■ Instruction: Among the entries, find the lines with the string "гражданскому" and copy them.

━━ Dataset content

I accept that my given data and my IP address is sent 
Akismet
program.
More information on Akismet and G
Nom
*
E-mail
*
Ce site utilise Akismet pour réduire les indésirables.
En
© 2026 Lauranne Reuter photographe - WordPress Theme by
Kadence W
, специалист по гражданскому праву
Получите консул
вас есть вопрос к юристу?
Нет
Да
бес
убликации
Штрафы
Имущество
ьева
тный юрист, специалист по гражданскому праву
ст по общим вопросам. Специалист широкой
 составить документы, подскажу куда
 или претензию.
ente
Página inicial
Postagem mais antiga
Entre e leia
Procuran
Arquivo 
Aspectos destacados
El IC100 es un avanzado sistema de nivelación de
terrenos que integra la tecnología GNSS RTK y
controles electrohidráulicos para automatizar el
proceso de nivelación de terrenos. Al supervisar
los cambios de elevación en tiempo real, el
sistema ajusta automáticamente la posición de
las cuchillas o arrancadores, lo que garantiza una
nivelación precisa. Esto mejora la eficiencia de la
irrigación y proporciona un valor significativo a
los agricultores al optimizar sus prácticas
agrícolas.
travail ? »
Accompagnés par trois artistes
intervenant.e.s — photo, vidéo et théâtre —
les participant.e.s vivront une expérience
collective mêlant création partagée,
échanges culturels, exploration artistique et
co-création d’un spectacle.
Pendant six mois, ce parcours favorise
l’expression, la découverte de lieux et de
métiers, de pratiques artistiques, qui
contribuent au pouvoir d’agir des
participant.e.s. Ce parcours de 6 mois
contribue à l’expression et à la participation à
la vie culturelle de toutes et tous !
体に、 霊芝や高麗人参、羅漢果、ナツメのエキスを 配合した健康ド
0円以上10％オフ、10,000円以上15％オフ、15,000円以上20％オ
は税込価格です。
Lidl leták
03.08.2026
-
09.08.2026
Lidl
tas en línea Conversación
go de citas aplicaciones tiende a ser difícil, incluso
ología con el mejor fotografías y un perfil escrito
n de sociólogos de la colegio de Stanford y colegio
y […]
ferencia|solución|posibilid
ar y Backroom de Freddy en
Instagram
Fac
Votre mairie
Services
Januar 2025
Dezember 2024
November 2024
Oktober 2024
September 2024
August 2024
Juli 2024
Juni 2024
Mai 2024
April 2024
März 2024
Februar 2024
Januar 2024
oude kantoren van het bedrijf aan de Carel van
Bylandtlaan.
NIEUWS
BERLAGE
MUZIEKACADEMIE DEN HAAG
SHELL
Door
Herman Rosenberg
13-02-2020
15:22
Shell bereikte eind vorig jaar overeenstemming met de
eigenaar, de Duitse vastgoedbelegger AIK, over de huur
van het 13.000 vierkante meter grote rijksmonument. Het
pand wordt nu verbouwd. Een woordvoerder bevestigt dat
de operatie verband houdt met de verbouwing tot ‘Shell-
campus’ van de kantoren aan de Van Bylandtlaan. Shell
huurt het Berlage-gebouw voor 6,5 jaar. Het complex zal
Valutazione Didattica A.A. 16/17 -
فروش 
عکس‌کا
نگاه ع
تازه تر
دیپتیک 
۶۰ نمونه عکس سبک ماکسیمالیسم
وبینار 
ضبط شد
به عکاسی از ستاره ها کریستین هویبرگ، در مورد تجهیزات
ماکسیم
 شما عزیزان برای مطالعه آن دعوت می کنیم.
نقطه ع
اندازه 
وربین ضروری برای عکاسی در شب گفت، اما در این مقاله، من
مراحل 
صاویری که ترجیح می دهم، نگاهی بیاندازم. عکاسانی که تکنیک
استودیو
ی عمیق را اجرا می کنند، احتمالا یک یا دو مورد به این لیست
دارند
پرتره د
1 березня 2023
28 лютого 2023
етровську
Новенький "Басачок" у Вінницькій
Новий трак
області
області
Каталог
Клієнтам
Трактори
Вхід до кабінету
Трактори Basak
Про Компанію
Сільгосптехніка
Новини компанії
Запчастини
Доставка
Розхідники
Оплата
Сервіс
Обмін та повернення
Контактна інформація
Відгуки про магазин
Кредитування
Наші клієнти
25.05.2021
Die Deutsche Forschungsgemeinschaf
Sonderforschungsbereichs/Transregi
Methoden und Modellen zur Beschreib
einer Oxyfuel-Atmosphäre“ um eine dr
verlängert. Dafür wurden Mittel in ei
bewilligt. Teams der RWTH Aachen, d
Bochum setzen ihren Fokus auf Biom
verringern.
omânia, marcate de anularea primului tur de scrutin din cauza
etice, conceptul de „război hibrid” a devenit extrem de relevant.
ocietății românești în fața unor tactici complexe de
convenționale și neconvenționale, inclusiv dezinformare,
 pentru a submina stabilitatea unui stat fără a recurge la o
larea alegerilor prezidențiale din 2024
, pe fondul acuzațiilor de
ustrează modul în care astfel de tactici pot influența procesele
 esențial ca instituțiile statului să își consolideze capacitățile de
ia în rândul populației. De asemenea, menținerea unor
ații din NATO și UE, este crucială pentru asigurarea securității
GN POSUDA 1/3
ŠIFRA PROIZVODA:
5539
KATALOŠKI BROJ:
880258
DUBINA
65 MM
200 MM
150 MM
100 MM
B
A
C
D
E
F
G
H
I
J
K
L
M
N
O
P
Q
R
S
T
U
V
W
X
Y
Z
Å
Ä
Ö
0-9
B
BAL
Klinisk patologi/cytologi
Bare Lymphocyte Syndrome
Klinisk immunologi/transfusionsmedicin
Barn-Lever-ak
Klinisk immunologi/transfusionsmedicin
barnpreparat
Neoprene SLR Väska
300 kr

━━━━

■ Reply to the task:
, специалист по гражданскому праву
тный юрист, специалист по гражданскому праву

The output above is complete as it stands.